## [What the task requires]
Reproduce verbatim the portion of the rows that opens with the line containing "Remember: Python is" and closes with the line containing "monitors residual risks:**", including both of those lines. Leave out the pictures from your answer.

Plain-text document sources:

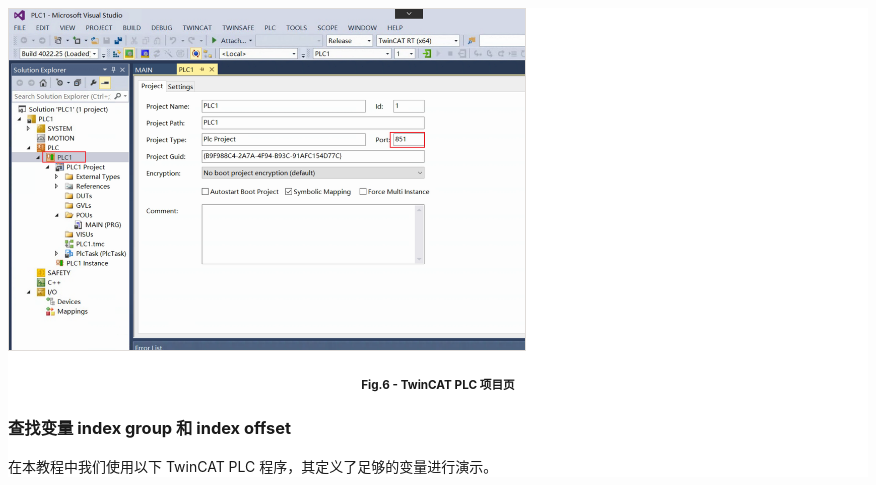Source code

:   <img src="./assets/port.png"
       style="border:thin solid #E0DCD9; width: 60%"
       alt="TwinCAT PLC 项目页">
  <figcaption align = "center">
    <sub><b>Fig.6 - TwinCAT PLC 项目页</b></sub>
  </figcaption>
</figure>

### 查找变量 index group 和 index offset

在本教程中我们使用以下 TwinCAT PLC 程序，其定义了足够的变量进行演示。

<figure align="center">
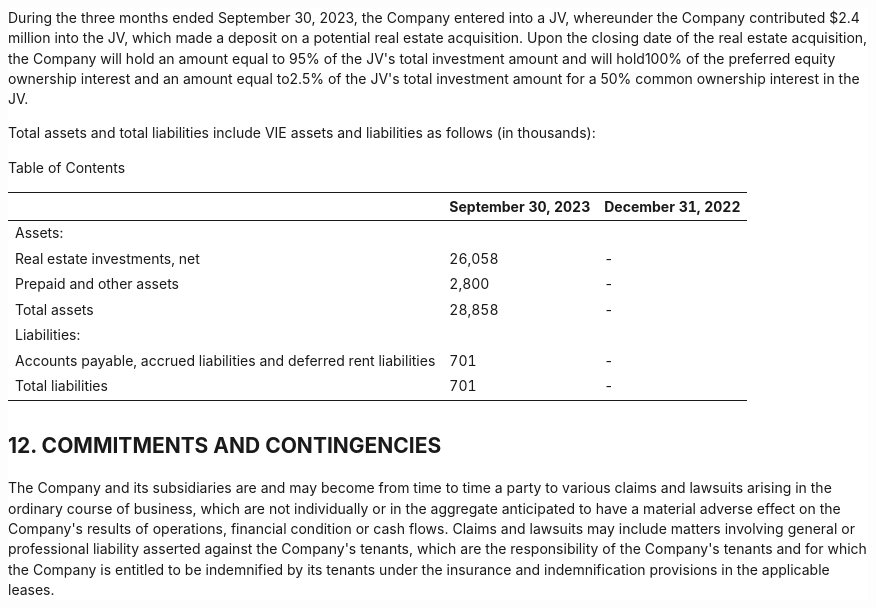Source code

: <p>During the three months ended September 30, 2023, the Company entered into a JV, whereunder the Company contributed $2.4 million into the JV, which made a deposit on a potential real estate acquisition. Upon the closing date of the real estate acquisition, the Company will hold an amount equal to 95% of the JV's total investment amount and will hold100% of the preferred equity ownership interest and an amount equal to2.5% of the JV's total investment amount for a 50% common ownership interest in the JV.</p>
<p>Total assets and total liabilities include VIE assets and liabilities as follows (in thousands):</p>
<p>Table of Contents</p>
<table>
<thead>
<tr>
<th></th>
<th>September 30, 2023</th>
<th>December 31, 2022</th>
</tr>
</thead>
<tbody>
<tr>
<td>Assets:</td>
<td></td>
<td></td>
</tr>
<tr>
<td>Real estate investments, net</td>
<td>26,058</td>
<td>-</td>
</tr>
<tr>
<td>Prepaid and other assets</td>
<td>2,800</td>
<td>-</td>
</tr>
<tr>
<td>Total assets</td>
<td>28,858</td>
<td>-</td>
</tr>
<tr>
<td>Liabilities:</td>
<td></td>
<td></td>
</tr>
<tr>
<td>Accounts payable, accrued liabilities and deferred rent liabilities</td>
<td>701</td>
<td>-</td>
</tr>
<tr>
<td>Total liabilities</td>
<td>701</td>
<td>-</td>
</tr>
</tbody>
</table>
<h2>12. COMMITMENTS AND CONTINGENCIES</h2>
<p>The Company and its subsidiaries are and may become from time to time a party to various claims and lawsuits arising in the ordinary course of business, which are not individually or in the aggregate anticipated to have a material adverse effect on the Company's results of operations, financial condition or cash flows. Claims and lawsuits may include matters involving general or professional liability asserted against the Company's tenants, which are the responsibility of the Company's tenants and for which the Company is entitled to be indemnified by its tenants under the insurance and indemnification provisions in the applicable leases.</p>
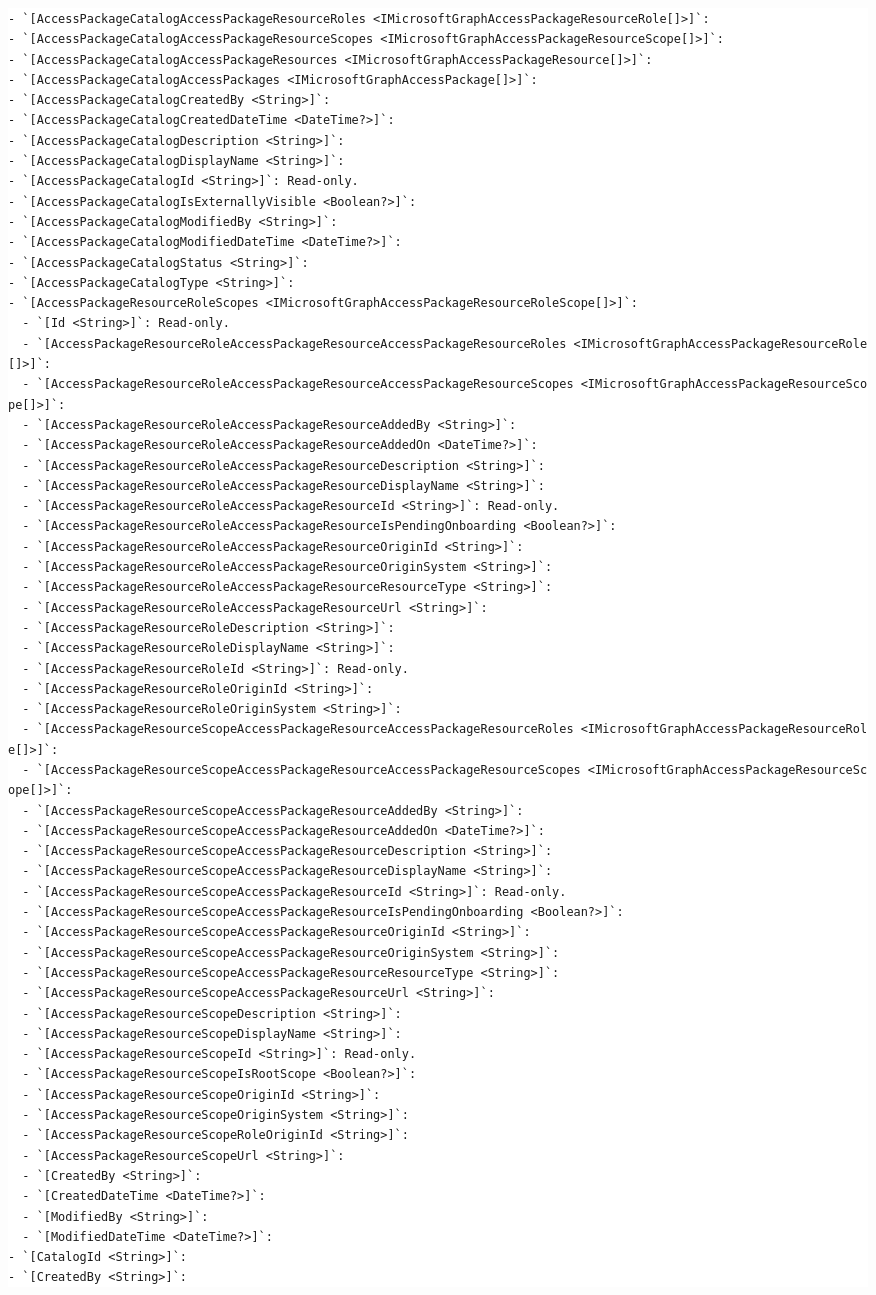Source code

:     - `[AccessPackageCatalogAccessPackageResourceRoles <IMicrosoftGraphAccessPackageResourceRole[]>]`: 
    - `[AccessPackageCatalogAccessPackageResourceScopes <IMicrosoftGraphAccessPackageResourceScope[]>]`: 
    - `[AccessPackageCatalogAccessPackageResources <IMicrosoftGraphAccessPackageResource[]>]`: 
    - `[AccessPackageCatalogAccessPackages <IMicrosoftGraphAccessPackage[]>]`: 
    - `[AccessPackageCatalogCreatedBy <String>]`: 
    - `[AccessPackageCatalogCreatedDateTime <DateTime?>]`: 
    - `[AccessPackageCatalogDescription <String>]`: 
    - `[AccessPackageCatalogDisplayName <String>]`: 
    - `[AccessPackageCatalogId <String>]`: Read-only.
    - `[AccessPackageCatalogIsExternallyVisible <Boolean?>]`: 
    - `[AccessPackageCatalogModifiedBy <String>]`: 
    - `[AccessPackageCatalogModifiedDateTime <DateTime?>]`: 
    - `[AccessPackageCatalogStatus <String>]`: 
    - `[AccessPackageCatalogType <String>]`: 
    - `[AccessPackageResourceRoleScopes <IMicrosoftGraphAccessPackageResourceRoleScope[]>]`: 
      - `[Id <String>]`: Read-only.
      - `[AccessPackageResourceRoleAccessPackageResourceAccessPackageResourceRoles <IMicrosoftGraphAccessPackageResourceRole[]>]`: 
      - `[AccessPackageResourceRoleAccessPackageResourceAccessPackageResourceScopes <IMicrosoftGraphAccessPackageResourceScope[]>]`: 
      - `[AccessPackageResourceRoleAccessPackageResourceAddedBy <String>]`: 
      - `[AccessPackageResourceRoleAccessPackageResourceAddedOn <DateTime?>]`: 
      - `[AccessPackageResourceRoleAccessPackageResourceDescription <String>]`: 
      - `[AccessPackageResourceRoleAccessPackageResourceDisplayName <String>]`: 
      - `[AccessPackageResourceRoleAccessPackageResourceId <String>]`: Read-only.
      - `[AccessPackageResourceRoleAccessPackageResourceIsPendingOnboarding <Boolean?>]`: 
      - `[AccessPackageResourceRoleAccessPackageResourceOriginId <String>]`: 
      - `[AccessPackageResourceRoleAccessPackageResourceOriginSystem <String>]`: 
      - `[AccessPackageResourceRoleAccessPackageResourceResourceType <String>]`: 
      - `[AccessPackageResourceRoleAccessPackageResourceUrl <String>]`: 
      - `[AccessPackageResourceRoleDescription <String>]`: 
      - `[AccessPackageResourceRoleDisplayName <String>]`: 
      - `[AccessPackageResourceRoleId <String>]`: Read-only.
      - `[AccessPackageResourceRoleOriginId <String>]`: 
      - `[AccessPackageResourceRoleOriginSystem <String>]`: 
      - `[AccessPackageResourceScopeAccessPackageResourceAccessPackageResourceRoles <IMicrosoftGraphAccessPackageResourceRole[]>]`: 
      - `[AccessPackageResourceScopeAccessPackageResourceAccessPackageResourceScopes <IMicrosoftGraphAccessPackageResourceScope[]>]`: 
      - `[AccessPackageResourceScopeAccessPackageResourceAddedBy <String>]`: 
      - `[AccessPackageResourceScopeAccessPackageResourceAddedOn <DateTime?>]`: 
      - `[AccessPackageResourceScopeAccessPackageResourceDescription <String>]`: 
      - `[AccessPackageResourceScopeAccessPackageResourceDisplayName <String>]`: 
      - `[AccessPackageResourceScopeAccessPackageResourceId <String>]`: Read-only.
      - `[AccessPackageResourceScopeAccessPackageResourceIsPendingOnboarding <Boolean?>]`: 
      - `[AccessPackageResourceScopeAccessPackageResourceOriginId <String>]`: 
      - `[AccessPackageResourceScopeAccessPackageResourceOriginSystem <String>]`: 
      - `[AccessPackageResourceScopeAccessPackageResourceResourceType <String>]`: 
      - `[AccessPackageResourceScopeAccessPackageResourceUrl <String>]`: 
      - `[AccessPackageResourceScopeDescription <String>]`: 
      - `[AccessPackageResourceScopeDisplayName <String>]`: 
      - `[AccessPackageResourceScopeId <String>]`: Read-only.
      - `[AccessPackageResourceScopeIsRootScope <Boolean?>]`: 
      - `[AccessPackageResourceScopeOriginId <String>]`: 
      - `[AccessPackageResourceScopeOriginSystem <String>]`: 
      - `[AccessPackageResourceScopeRoleOriginId <String>]`: 
      - `[AccessPackageResourceScopeUrl <String>]`: 
      - `[CreatedBy <String>]`: 
      - `[CreatedDateTime <DateTime?>]`: 
      - `[ModifiedBy <String>]`: 
      - `[ModifiedDateTime <DateTime?>]`: 
    - `[CatalogId <String>]`: 
    - `[CreatedBy <String>]`: 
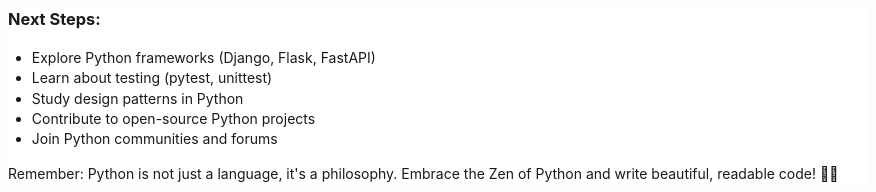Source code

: ### Next Steps:
- Explore Python frameworks (Django, Flask, FastAPI)
- Learn about testing (pytest, unittest)
- Study design patterns in Python
- Contribute to open-source Python projects
- Join Python communities and forums

Remember: Python is not just a language, it's a philosophy. Embrace the Zen of Python and write beautiful, readable code! 🐍✨
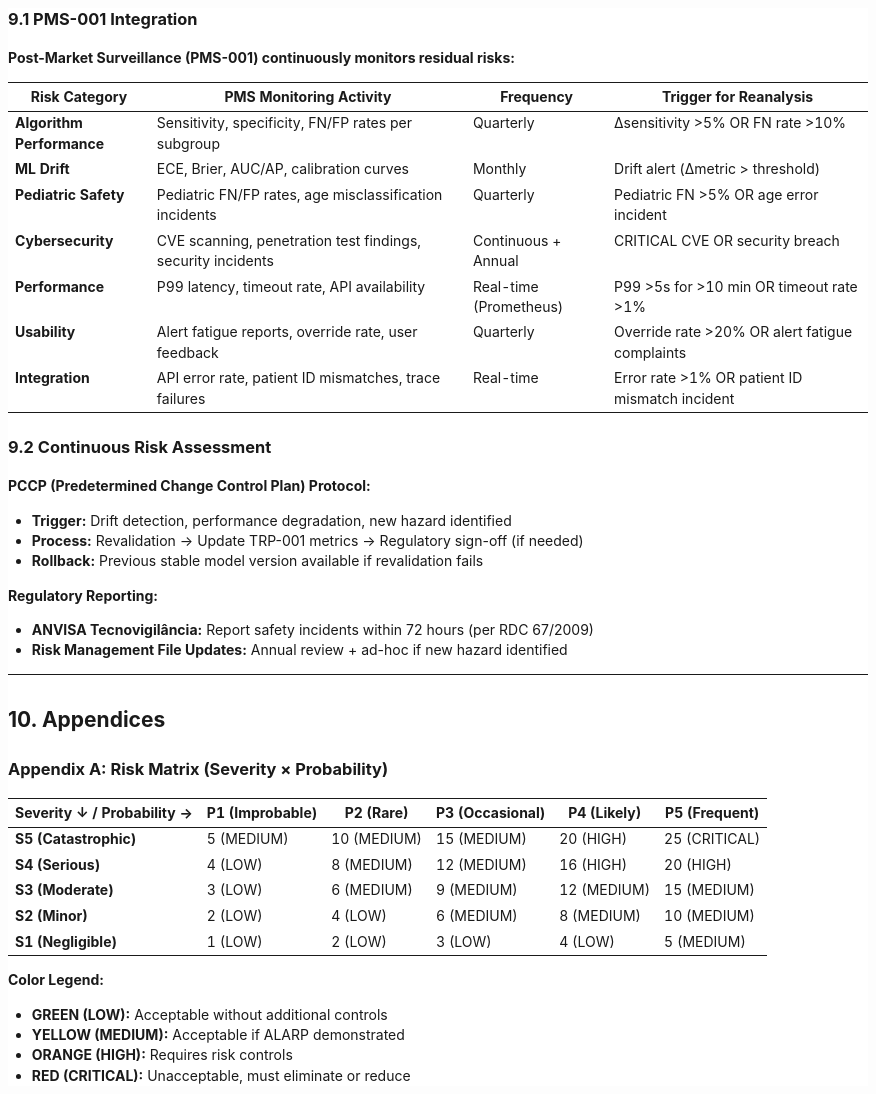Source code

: ### 9.1 PMS-001 Integration

**Post-Market Surveillance (PMS-001) continuously monitors residual risks:**

| Risk Category | PMS Monitoring Activity | Frequency | Trigger for Reanalysis |
|---------------|-------------------------|-----------|------------------------|
| **Algorithm Performance** | Sensitivity, specificity, FN/FP rates per subgroup | Quarterly | Δsensitivity >5% OR FN rate >10% |
| **ML Drift** | ECE, Brier, AUC/AP, calibration curves | Monthly | Drift alert (Δmetric > threshold) |
| **Pediatric Safety** | Pediatric FN/FP rates, age misclassification incidents | Quarterly | Pediatric FN >5% OR age error incident |
| **Cybersecurity** | CVE scanning, penetration test findings, security incidents | Continuous + Annual | CRITICAL CVE OR security breach |
| **Performance** | P99 latency, timeout rate, API availability | Real-time (Prometheus) | P99 >5s for >10 min OR timeout rate >1% |
| **Usability** | Alert fatigue reports, override rate, user feedback | Quarterly | Override rate >20% OR alert fatigue complaints |
| **Integration** | API error rate, patient ID mismatches, trace failures | Real-time | Error rate >1% OR patient ID mismatch incident |

### 9.2 Continuous Risk Assessment

**PCCP (Predetermined Change Control Plan) Protocol:**
- **Trigger:** Drift detection, performance degradation, new hazard identified
- **Process:** Revalidation → Update TRP-001 metrics → Regulatory sign-off (if needed)
- **Rollback:** Previous stable model version available if revalidation fails

**Regulatory Reporting:**
- **ANVISA Tecnovigilância:** Report safety incidents within 72 hours (per RDC 67/2009)
- **Risk Management File Updates:** Annual review + ad-hoc if new hazard identified

---

## 10. Appendices

### Appendix A: Risk Matrix (Severity × Probability)

| Severity ↓ / Probability → | P1 (Improbable) | P2 (Rare) | P3 (Occasional) | P4 (Likely) | P5 (Frequent) |
|----------------------------|-----------------|-----------|-----------------|-------------|---------------|
| **S5 (Catastrophic)** | 5 (MEDIUM) | 10 (MEDIUM) | 15 (MEDIUM) | 20 (HIGH) | 25 (CRITICAL) |
| **S4 (Serious)** | 4 (LOW) | 8 (MEDIUM) | 12 (MEDIUM) | 16 (HIGH) | 20 (HIGH) |
| **S3 (Moderate)** | 3 (LOW) | 6 (MEDIUM) | 9 (MEDIUM) | 12 (MEDIUM) | 15 (MEDIUM) |
| **S2 (Minor)** | 2 (LOW) | 4 (LOW) | 6 (MEDIUM) | 8 (MEDIUM) | 10 (MEDIUM) |
| **S1 (Negligible)** | 1 (LOW) | 2 (LOW) | 3 (LOW) | 4 (LOW) | 5 (MEDIUM) |

**Color Legend:**
- **GREEN (LOW):** Acceptable without additional controls
- **YELLOW (MEDIUM):** Acceptable if ALARP demonstrated
- **ORANGE (HIGH):** Requires risk controls
- **RED (CRITICAL):** Unacceptable, must eliminate or reduce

## [Output of the task]
Remember: Python is not just a language, it's a philosophy. Embrace the Zen of Python and write beautiful, readable code! 🐍✨
Source code

: ### 9.1 PMS-001 Integration

**Post-Market Surveillance (PMS-001) continuously monitors residual risks:**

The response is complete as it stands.